## What is needed:
Output all of the data below without changing a word, and exclude the pictures.

## Given information:
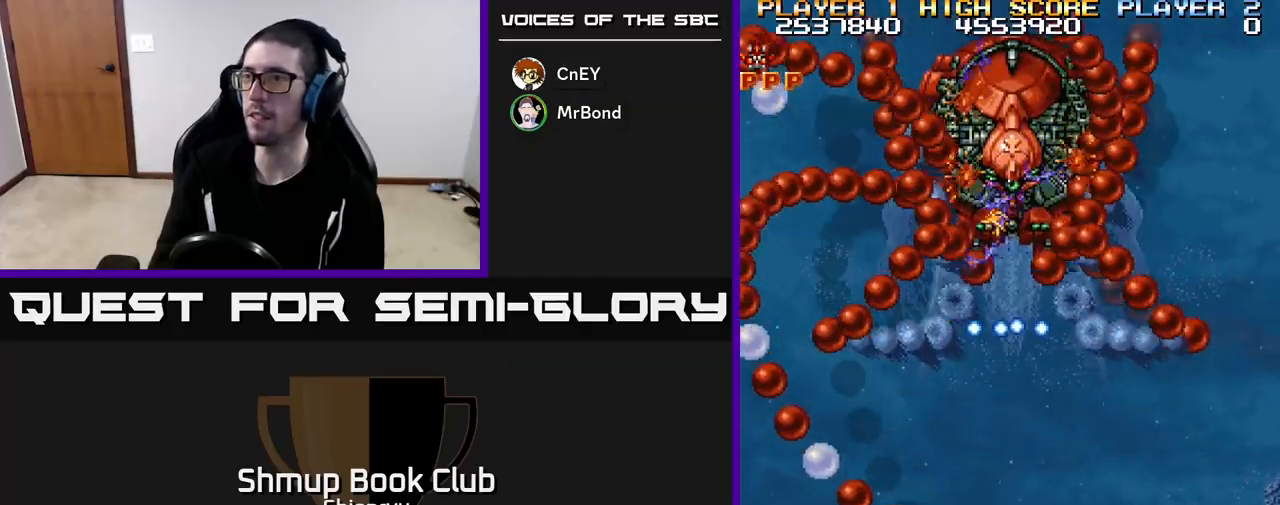
{"buttons": ["R2"], "left_stick": "center", "events": []}
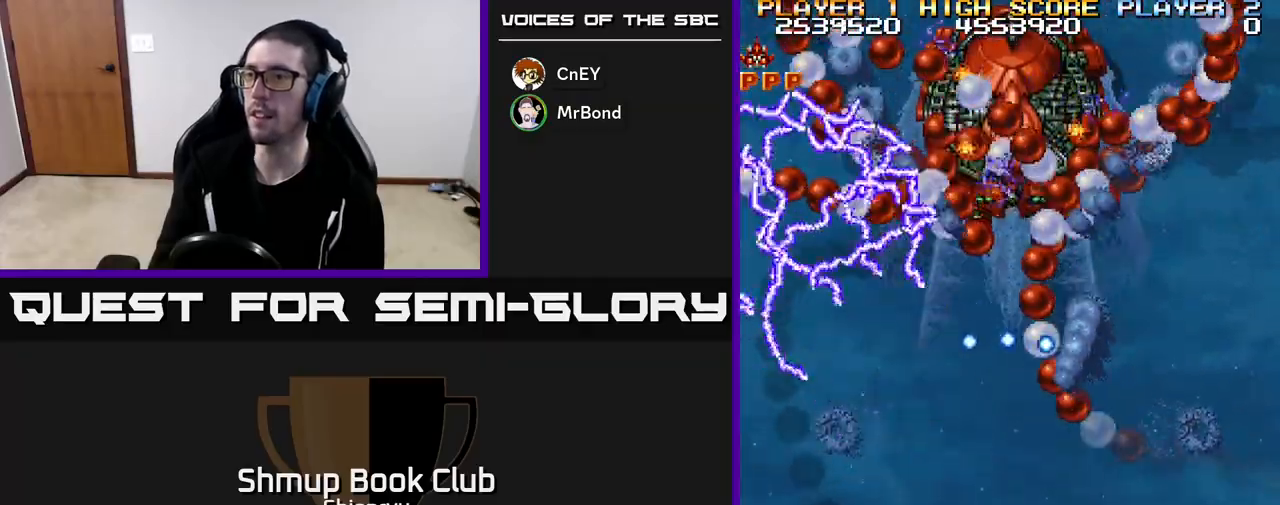
{"buttons": ["R2"], "left_stick": "center", "events": []}
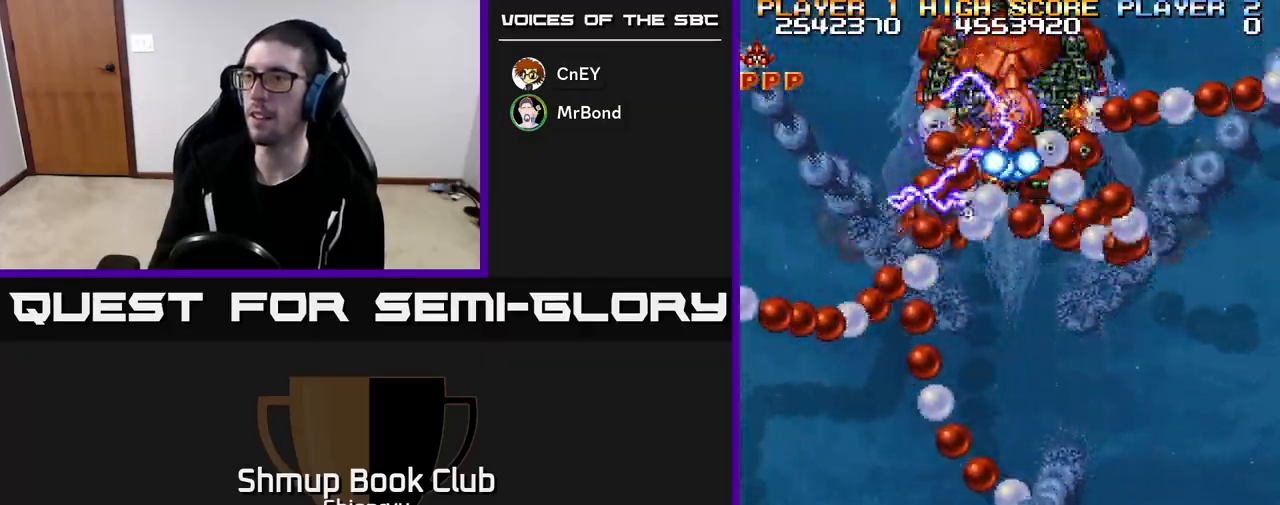
{"buttons": ["R2"], "left_stick": "center", "events": []}
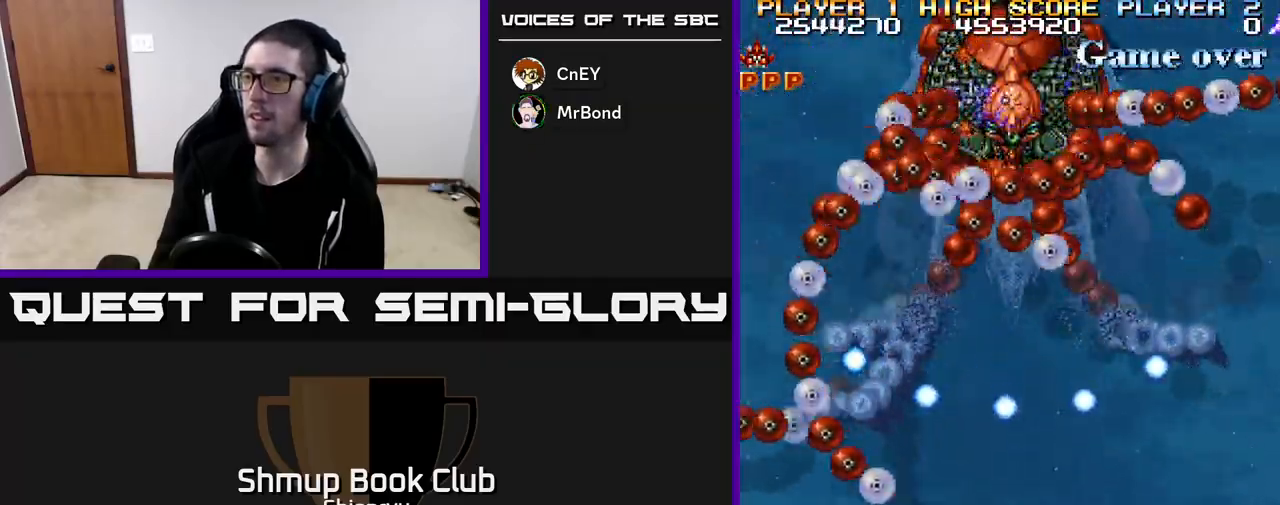
{"buttons": ["R2"], "left_stick": "center", "events": [[33, "DPAD_RIGHT", "down"], [83, "DPAD_RIGHT", "up"]]}
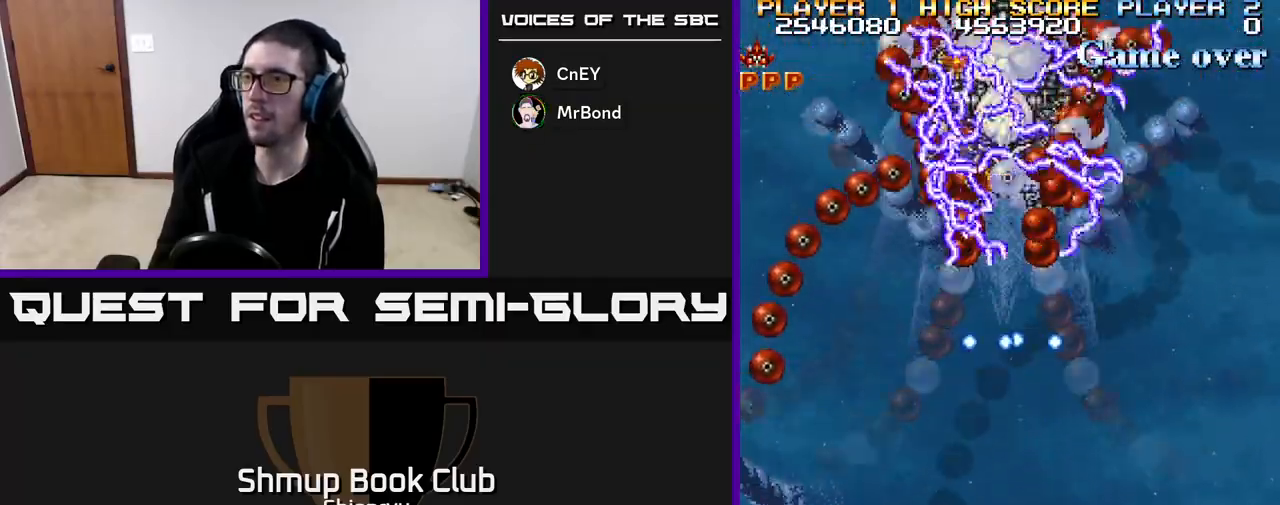
{"buttons": ["R2"], "left_stick": "center", "events": []}
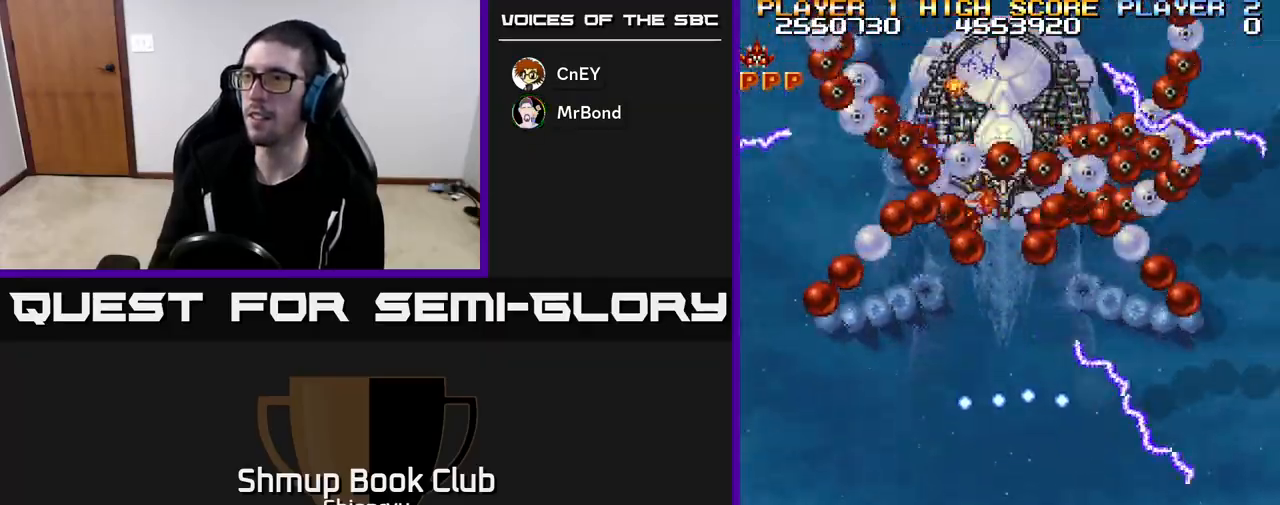
{"buttons": ["R2"], "left_stick": "center", "events": []}
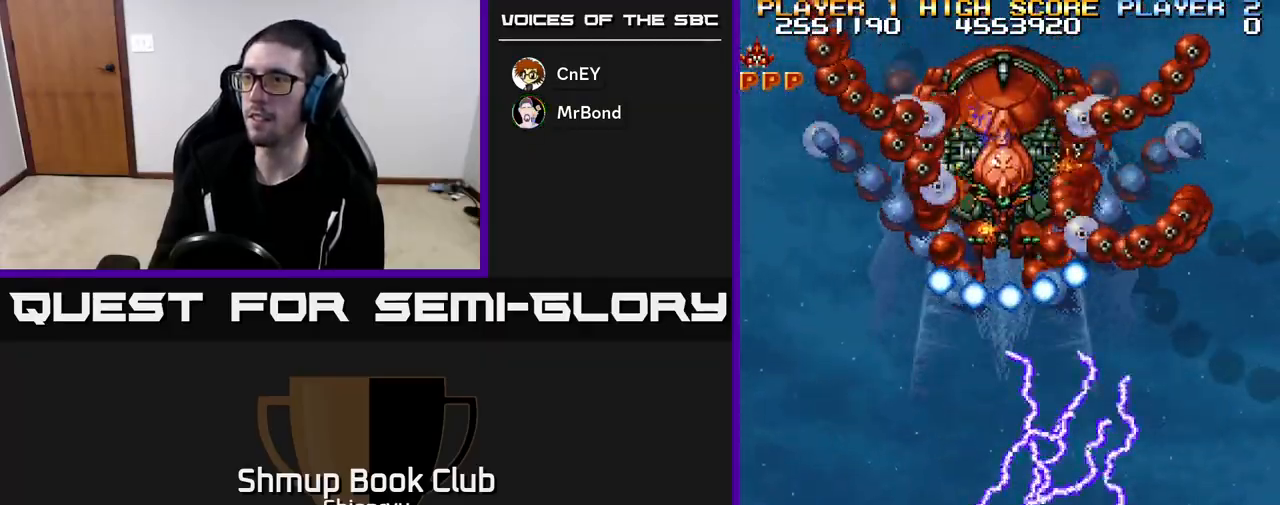
{"buttons": ["R2"], "left_stick": "center", "events": [[367, "DPAD_LEFT", "down"], [450, "DPAD_LEFT", "up"]]}
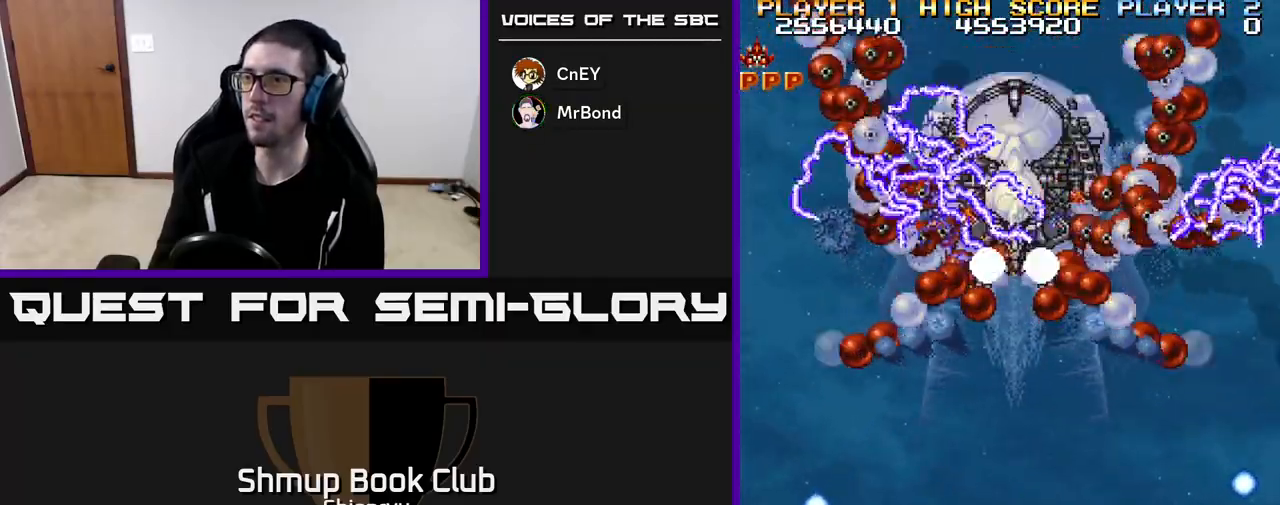
{"buttons": ["R2"], "left_stick": "center", "events": []}
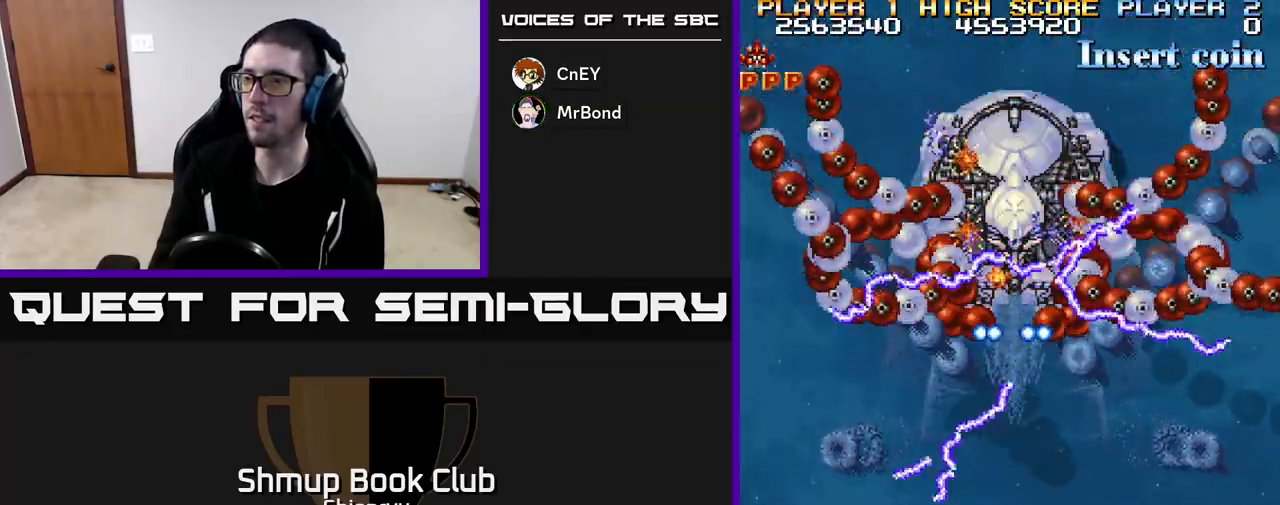
{"buttons": ["R2"], "left_stick": "center", "events": []}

## Solution to this problem:
{"buttons": ["R2"], "left_stick": "center", "events": []}
{"buttons": ["R2"], "left_stick": "center", "events": []}
{"buttons": ["R2"], "left_stick": "center", "events": []}
{"buttons": ["R2"], "left_stick": "center", "events": [[33, "DPAD_RIGHT", "down"], [83, "DPAD_RIGHT", "up"]]}
{"buttons": ["R2"], "left_stick": "center", "events": []}
{"buttons": ["R2"], "left_stick": "center", "events": []}
{"buttons": ["R2"], "left_stick": "center", "events": [[367, "DPAD_LEFT", "down"], [450, "DPAD_LEFT", "up"]]}
{"buttons": ["R2"], "left_stick": "center", "events": []}
{"buttons": ["R2"], "left_stick": "center", "events": []}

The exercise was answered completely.